§ Text
• • • •

Need urgent hel with TBB parallel_for

Gregory_G_ · ‎12-15-2013

Hi, im getting some troubles when trying to parallel a part of my code, I made it easy using cilk++ but i can't do it with TBB... Maybe someone can help me please...

Well i have this code

#include<stdio.h>
#include <stdlib.h>
#include <time.h>

#define MAX 100000

void selection_sort(int *a);

int main(){
   FILE *arq;
   time_t start, stop;
   int   x,i, vet[MAX];

time(&start);

arq = fopen("numeros.txt","r");

i=0;
while (!feof(arq)){

       fscanf(arq, "%d",&vet);
       i++;
   }
   fclose(arq);

selection_sort(vet);

   printf("Ordem \n");
   for(i=0;i<MAX;i++){

       printf("%d \n",vet);

   }

   time(&stop);

    printf("Finished in about %0.4f seconds. \n", difftime(stop, start));
   return 0;

}

void selection_sort(int *a)
{
int i, j, k, tmp, troca;

for(i = 0; i < MAX-1; i++)
{
troca = 0;
k = i;
tmp = a;
//****** i want to parallel this for loop*******//
for(0, MAX, 1, [=](int ) {
   if(a < tmp)
   {
    k = j;
    tmp = a;
    troca = 1;
   }
}
/**************************************//
if(troca)
{
   a = a;
   a = tmp;
}
}
}

Anyone can help me as how i do it??? i made it easy using cilk++ just adding cilk_for on the loop, but with tbb i'm not getting success, i will be so thankfull if u guys help me, its for my conclusion test. Thank you

Gregory_G_ · ‎12-16-2013

Sorry, the right for is for(j+1;j<MAX;j++)

RafSchietekat · ‎12-16-2013

How about "parallel_for (i + 1, MAX, [&] (int i) { … });"? You have to add a mutex there, though, and that won't do well for performance at all!

Finding the minimum in a range is a reduction operation, and TBB has a better solution for that: parallel_reduce(). Forget about setting tmp during the reduction, you only need an index. No need for a mutex here.

Hmm, why does parallel_for return Func?

Gregory_G_ · ‎12-16-2013

Yeah, i made the parallel_for as you said, and you're right i didnt got a good performance...

I'll try the parallel_reduce, thank you!

Gregory_G_ · ‎12-16-2013

Just to know i'm comparing the OpenMp, cilk++ and TBB

And i made it easy with the other just adding a "cilk_for" or #pragma omp parallel for...

But with TBB it's a bit different

RafSchietekat · ‎12-16-2013

I don't see how just parallelising the loop would make the program work without a mutex, whatever the toolkit. The program probably takes long enough for all threads to get in gear for stealing, and you'll probably still have a long enough inner loop by that time for one of them to succeed, so my first thought would be that you just didn't check, but I do see that output loop, so I'm confused.

And this isn't the most efficient sort anyhow, but I'll assume it's just a little exercise. You'll see the difference if you start and stop time around the sorting itself, and substitute other algorithms. Maybe even serial std::sort() could be faster, let alone tbb::parallel_sort().

Have fun experimenting...

(2013-12-18 Added) Maybe it is all over by the time the workers get launched, after all? I hear it takes longer to launch a thread on Windows...

Gregory_G_ · ‎12-18-2013

Hi, I'm thinking.

I'm need to compare cilk,tbb,openmp,pthread and cuda taking notice about the time execution,portability,etc...and I'll run it only in linux.

• • • •

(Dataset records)
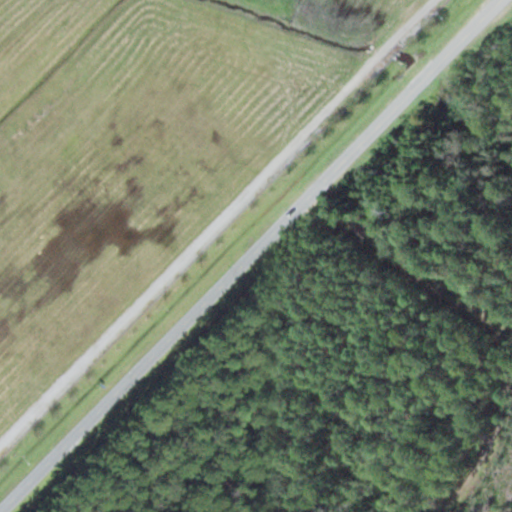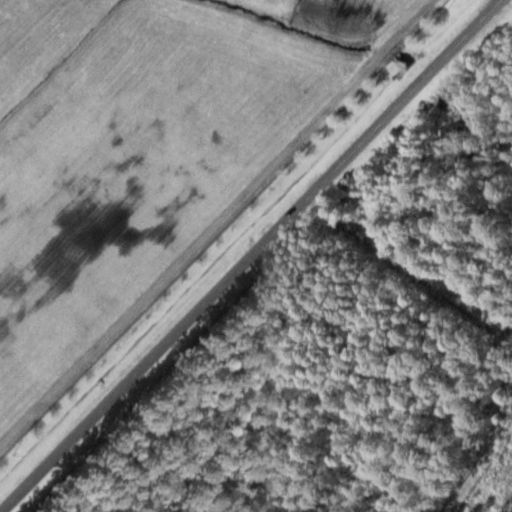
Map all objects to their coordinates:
airport: (174, 176)
road: (216, 222)
road: (250, 256)
road: (411, 259)
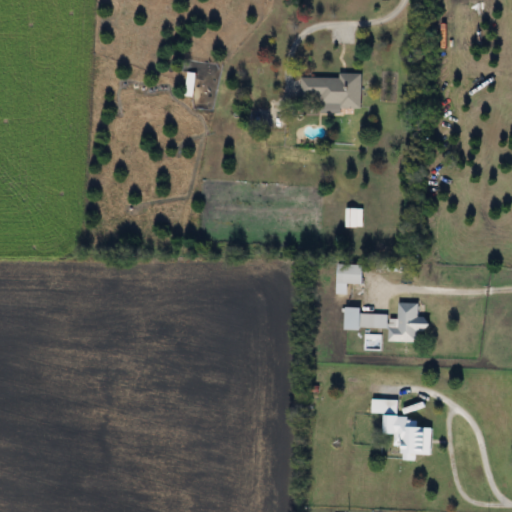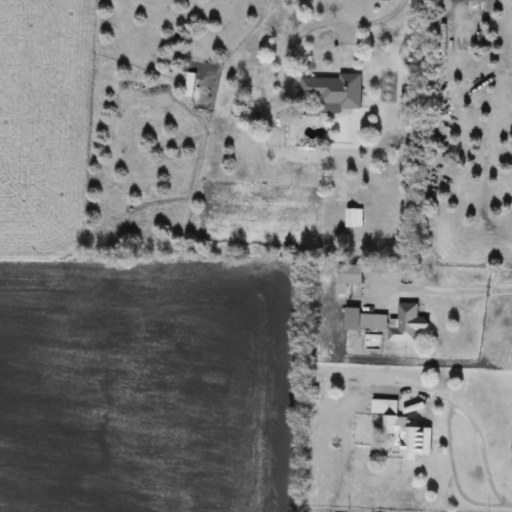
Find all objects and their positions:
road: (327, 25)
building: (333, 90)
building: (333, 90)
building: (349, 275)
building: (349, 275)
road: (447, 292)
building: (389, 321)
building: (389, 321)
road: (445, 419)
building: (408, 435)
building: (408, 436)
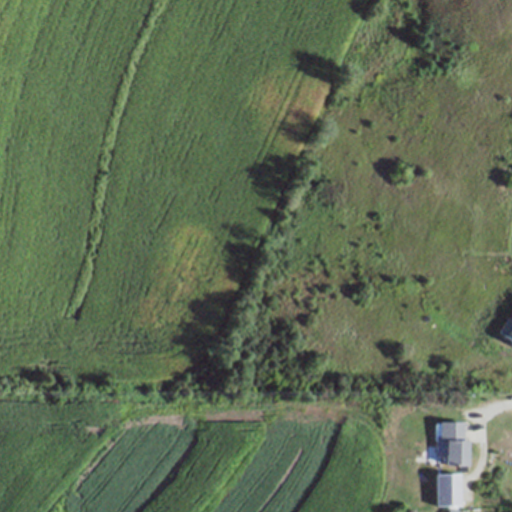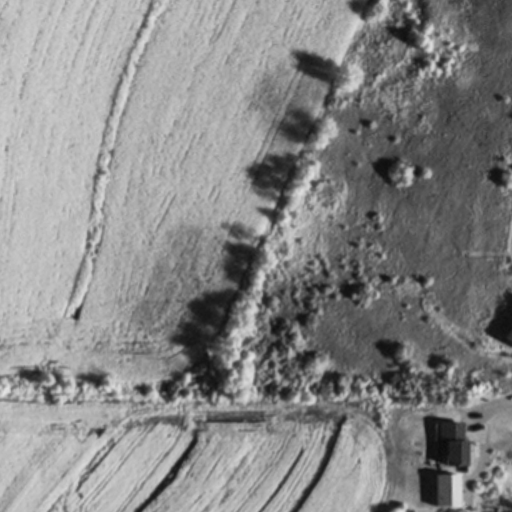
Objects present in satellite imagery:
road: (448, 409)
building: (450, 444)
building: (449, 445)
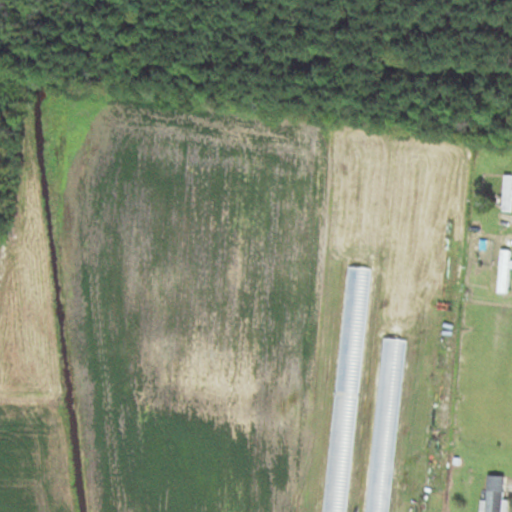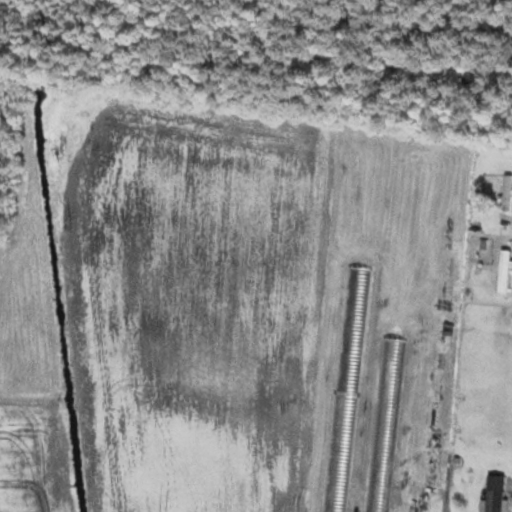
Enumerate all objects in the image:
building: (507, 193)
building: (504, 273)
building: (385, 425)
building: (494, 494)
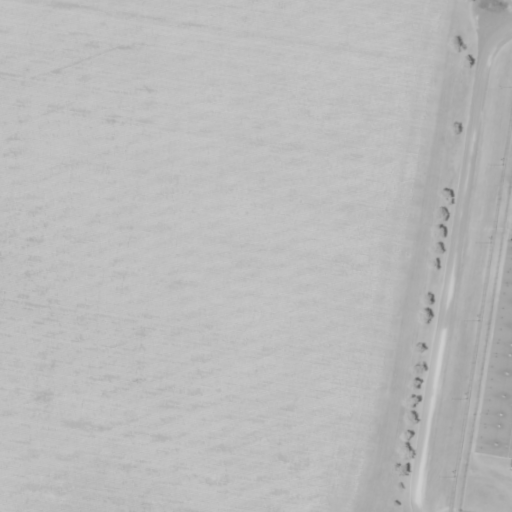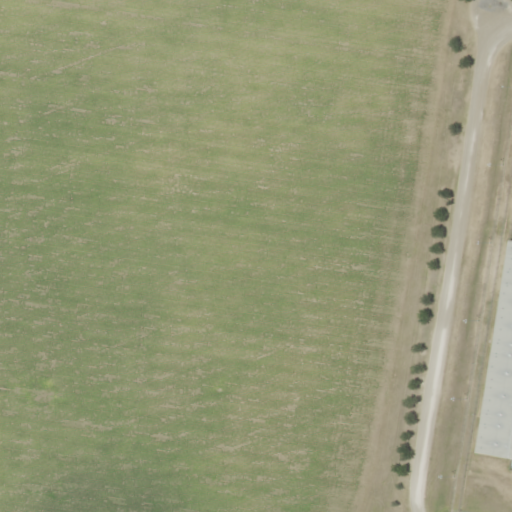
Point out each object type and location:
road: (453, 262)
building: (499, 371)
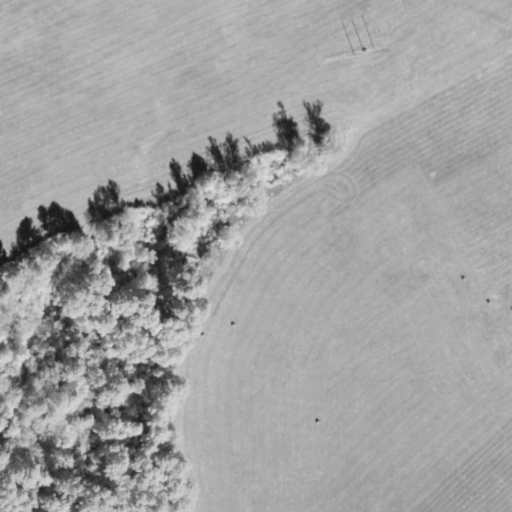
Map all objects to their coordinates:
power tower: (363, 54)
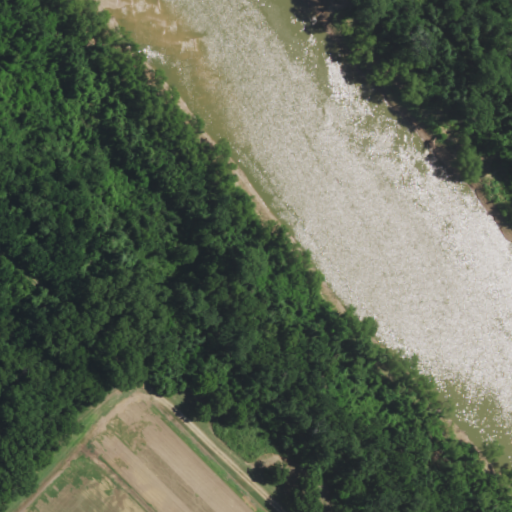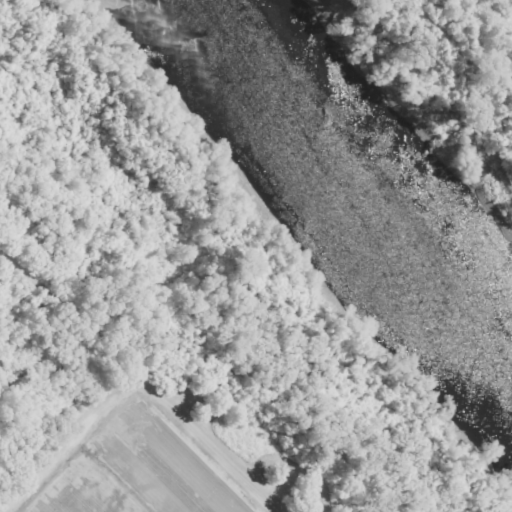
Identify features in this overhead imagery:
river: (367, 147)
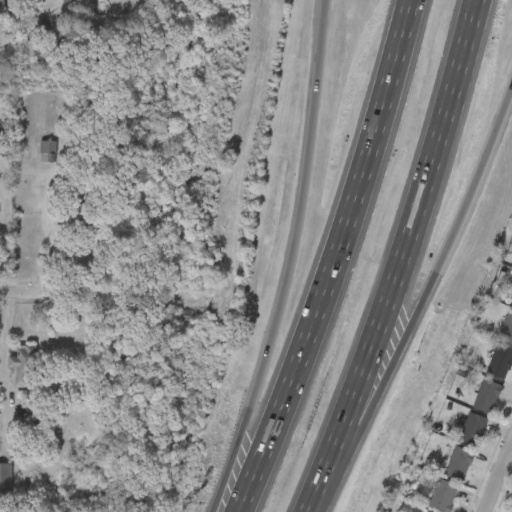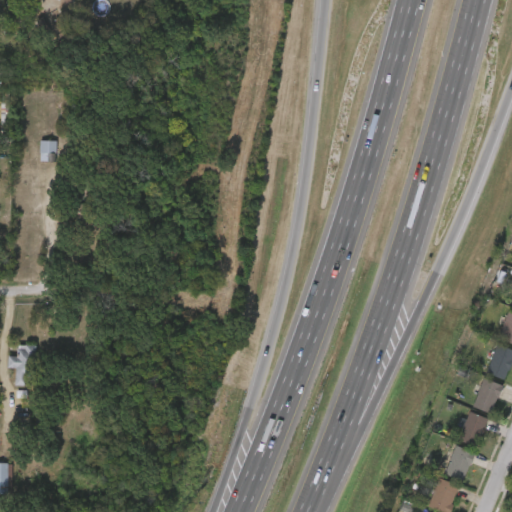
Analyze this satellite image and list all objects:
building: (52, 7)
building: (47, 150)
building: (32, 164)
road: (416, 210)
building: (84, 213)
road: (461, 215)
road: (53, 235)
road: (321, 259)
road: (289, 261)
road: (43, 292)
building: (507, 309)
building: (506, 329)
building: (497, 340)
building: (499, 362)
building: (23, 363)
building: (485, 374)
building: (9, 377)
road: (372, 381)
building: (486, 396)
building: (471, 408)
building: (472, 430)
building: (457, 442)
building: (458, 464)
road: (325, 465)
building: (443, 476)
building: (4, 478)
road: (498, 479)
building: (442, 497)
building: (428, 502)
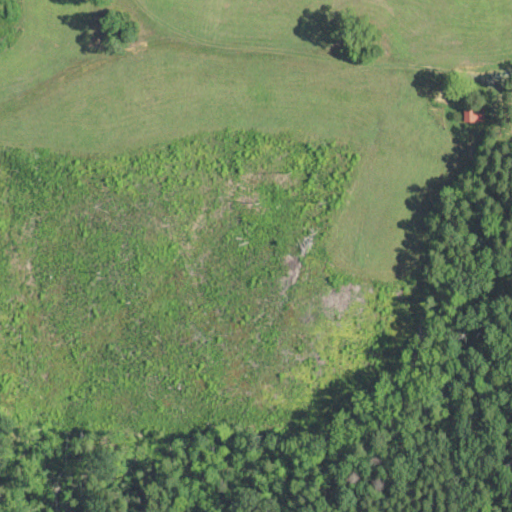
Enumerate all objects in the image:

• • • •

§ Directives
[1] In the thread, which TBB function is suggested as the better way to find the minimum in a range?
[2] Transcribe the portion of the thread between "Hmm, why does" and "omp parallel for...", inclusive.

§ Answers to the exercises
[1] parallel_reduce()

[2]
Hmm, why does parallel_for return Func?

Gregory_G_ · ‎12-16-2013

Yeah, i made the parallel_for as you said, and you're right i didnt got a good performance...

I'll try the parallel_reduce, thank you!

Gregory_G_ · ‎12-16-2013

Just to know i'm comparing the OpenMp, cilk++ and TBB

And i made it easy with the other just adding a "cilk_for" or #pragma omp parallel for...